Requirement – Could you output the lines between the one holding "genus: Solanum" and the one holding "elevation (m): 3300", inclusive, as a two-column CSV with the headers field and value, one row per line? Put each field name and each value in a single quoted field, with any line breaks turned into spaces.

[Stored records]
□ □ □

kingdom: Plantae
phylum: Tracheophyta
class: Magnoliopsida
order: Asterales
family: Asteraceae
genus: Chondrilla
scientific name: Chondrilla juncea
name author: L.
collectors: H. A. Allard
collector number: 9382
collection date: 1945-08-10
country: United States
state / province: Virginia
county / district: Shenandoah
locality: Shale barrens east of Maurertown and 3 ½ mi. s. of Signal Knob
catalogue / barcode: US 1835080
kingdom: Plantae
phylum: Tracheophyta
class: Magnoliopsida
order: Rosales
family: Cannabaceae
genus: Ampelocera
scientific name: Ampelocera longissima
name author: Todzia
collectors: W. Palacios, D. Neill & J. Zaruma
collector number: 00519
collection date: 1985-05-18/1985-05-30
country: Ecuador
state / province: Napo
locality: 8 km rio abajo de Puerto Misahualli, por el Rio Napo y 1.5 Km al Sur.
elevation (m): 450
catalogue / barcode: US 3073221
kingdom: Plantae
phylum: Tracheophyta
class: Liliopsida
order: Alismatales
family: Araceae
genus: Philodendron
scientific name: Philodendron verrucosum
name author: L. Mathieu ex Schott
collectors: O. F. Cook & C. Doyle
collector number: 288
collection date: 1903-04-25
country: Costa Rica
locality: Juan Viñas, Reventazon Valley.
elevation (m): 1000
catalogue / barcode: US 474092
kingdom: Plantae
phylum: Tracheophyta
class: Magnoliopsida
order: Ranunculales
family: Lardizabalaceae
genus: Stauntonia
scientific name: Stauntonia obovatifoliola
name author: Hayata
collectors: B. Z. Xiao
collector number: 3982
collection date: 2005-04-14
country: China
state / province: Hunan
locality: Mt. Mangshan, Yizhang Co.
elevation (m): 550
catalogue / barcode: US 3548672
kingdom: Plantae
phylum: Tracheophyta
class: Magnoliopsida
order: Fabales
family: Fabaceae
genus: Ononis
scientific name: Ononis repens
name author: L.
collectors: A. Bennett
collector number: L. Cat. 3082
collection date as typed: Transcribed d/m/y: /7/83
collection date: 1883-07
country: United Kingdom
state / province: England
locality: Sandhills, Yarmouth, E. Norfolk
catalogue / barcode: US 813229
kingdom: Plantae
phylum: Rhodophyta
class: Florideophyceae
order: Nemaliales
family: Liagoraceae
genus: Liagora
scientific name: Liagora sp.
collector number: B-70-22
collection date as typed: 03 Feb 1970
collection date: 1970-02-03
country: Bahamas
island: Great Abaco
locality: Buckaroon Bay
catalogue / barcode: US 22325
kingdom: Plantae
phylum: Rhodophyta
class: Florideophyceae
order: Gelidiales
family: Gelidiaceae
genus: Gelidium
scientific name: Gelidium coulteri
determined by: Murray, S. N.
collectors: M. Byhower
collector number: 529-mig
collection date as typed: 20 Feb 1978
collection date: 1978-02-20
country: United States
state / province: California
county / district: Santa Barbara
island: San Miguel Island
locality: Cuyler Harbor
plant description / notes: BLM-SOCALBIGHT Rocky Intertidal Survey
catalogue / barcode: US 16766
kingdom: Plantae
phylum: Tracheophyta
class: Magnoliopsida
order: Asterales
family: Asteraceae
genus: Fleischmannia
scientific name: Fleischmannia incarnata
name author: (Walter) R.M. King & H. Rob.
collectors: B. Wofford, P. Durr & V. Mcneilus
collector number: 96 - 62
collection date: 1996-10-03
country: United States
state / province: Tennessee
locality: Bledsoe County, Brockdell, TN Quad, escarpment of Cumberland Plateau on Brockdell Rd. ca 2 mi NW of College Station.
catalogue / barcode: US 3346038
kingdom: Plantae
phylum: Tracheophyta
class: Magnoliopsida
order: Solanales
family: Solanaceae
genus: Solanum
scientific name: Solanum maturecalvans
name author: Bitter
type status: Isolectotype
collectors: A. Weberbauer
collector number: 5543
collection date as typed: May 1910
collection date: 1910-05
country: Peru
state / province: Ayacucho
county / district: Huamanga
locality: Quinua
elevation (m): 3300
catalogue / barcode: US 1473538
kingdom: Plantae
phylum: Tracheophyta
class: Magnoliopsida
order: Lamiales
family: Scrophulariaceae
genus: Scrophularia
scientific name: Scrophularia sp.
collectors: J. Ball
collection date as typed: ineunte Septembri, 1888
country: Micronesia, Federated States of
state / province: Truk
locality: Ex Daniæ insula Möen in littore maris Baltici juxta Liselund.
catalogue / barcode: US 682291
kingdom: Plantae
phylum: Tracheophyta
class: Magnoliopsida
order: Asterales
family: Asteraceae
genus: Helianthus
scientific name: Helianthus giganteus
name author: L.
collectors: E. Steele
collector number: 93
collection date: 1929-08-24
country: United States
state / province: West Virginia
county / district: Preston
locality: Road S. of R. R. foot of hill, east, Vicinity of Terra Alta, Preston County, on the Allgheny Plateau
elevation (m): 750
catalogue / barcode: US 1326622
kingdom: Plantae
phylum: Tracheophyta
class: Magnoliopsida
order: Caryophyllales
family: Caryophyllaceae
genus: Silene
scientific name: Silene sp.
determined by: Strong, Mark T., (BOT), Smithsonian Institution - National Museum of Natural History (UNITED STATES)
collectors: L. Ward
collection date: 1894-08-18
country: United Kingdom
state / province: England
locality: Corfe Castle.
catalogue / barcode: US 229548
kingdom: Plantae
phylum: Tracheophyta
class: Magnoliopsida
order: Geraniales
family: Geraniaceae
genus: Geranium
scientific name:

□ □ □

Reply to the task –
field,value
"genus:","Solanum"
"scientific name:","Solanum maturecalvans"
"name author:","Bitter"
"type status:","Isolectotype"
"collectors:","A. Weberbauer"
"collector number:","5543"
"collection date as typed:","May 1910"
"collection date:","1910-05"
"country:","Peru"
"state / province:","Ayacucho"
"county / district:","Huamanga"
"locality:","Quinua"
"elevation (m):","3300"